=== DATASET EXTRACT ===

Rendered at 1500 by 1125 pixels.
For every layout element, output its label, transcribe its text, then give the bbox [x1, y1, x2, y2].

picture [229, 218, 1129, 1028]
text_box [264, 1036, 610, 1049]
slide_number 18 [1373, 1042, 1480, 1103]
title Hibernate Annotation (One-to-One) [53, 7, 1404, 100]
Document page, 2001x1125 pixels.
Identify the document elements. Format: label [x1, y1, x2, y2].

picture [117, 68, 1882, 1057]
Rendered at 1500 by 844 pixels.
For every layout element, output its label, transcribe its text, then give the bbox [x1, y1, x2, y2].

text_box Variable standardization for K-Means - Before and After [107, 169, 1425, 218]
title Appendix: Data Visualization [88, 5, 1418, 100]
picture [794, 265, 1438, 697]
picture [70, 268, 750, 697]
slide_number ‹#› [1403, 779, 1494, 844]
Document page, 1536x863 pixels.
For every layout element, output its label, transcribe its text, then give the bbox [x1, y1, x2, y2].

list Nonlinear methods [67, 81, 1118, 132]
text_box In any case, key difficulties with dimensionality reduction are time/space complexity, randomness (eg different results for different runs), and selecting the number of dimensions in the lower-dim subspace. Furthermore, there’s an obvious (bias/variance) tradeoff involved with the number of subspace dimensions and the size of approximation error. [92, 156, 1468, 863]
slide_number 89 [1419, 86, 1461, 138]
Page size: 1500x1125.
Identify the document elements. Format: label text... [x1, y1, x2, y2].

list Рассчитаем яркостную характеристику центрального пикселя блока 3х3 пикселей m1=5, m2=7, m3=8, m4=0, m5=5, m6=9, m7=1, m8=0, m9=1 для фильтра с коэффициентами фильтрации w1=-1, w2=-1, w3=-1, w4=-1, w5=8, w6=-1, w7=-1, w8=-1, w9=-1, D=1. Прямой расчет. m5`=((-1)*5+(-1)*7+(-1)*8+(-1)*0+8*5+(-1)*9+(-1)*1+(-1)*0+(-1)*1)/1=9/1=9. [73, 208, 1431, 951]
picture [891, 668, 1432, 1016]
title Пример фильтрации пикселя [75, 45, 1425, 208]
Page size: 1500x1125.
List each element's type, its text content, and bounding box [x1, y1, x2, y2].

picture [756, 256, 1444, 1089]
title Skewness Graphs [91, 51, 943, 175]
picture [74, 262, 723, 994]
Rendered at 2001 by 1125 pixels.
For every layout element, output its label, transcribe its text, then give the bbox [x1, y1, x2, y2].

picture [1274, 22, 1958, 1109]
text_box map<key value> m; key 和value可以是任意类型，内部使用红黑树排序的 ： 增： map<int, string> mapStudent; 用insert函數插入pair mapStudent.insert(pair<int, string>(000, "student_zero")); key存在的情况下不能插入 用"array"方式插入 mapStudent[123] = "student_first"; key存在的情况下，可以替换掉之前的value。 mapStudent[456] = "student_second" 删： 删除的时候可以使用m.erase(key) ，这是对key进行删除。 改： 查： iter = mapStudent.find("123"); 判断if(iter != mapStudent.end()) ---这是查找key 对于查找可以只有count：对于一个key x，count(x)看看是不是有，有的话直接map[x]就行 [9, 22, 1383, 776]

===

Within the listing above, extract exactly the lines from the line with "Identify the document elements. Format: label [x1, y1, x2, y2]." to the line with "Rendered at 1500 by 844 pixels.", the two named lines included, and no others.

OUTPUT FOR THIS TASK =
Identify the document elements. Format: label [x1, y1, x2, y2].

picture [117, 68, 1882, 1057]
Rendered at 1500 by 844 pixels.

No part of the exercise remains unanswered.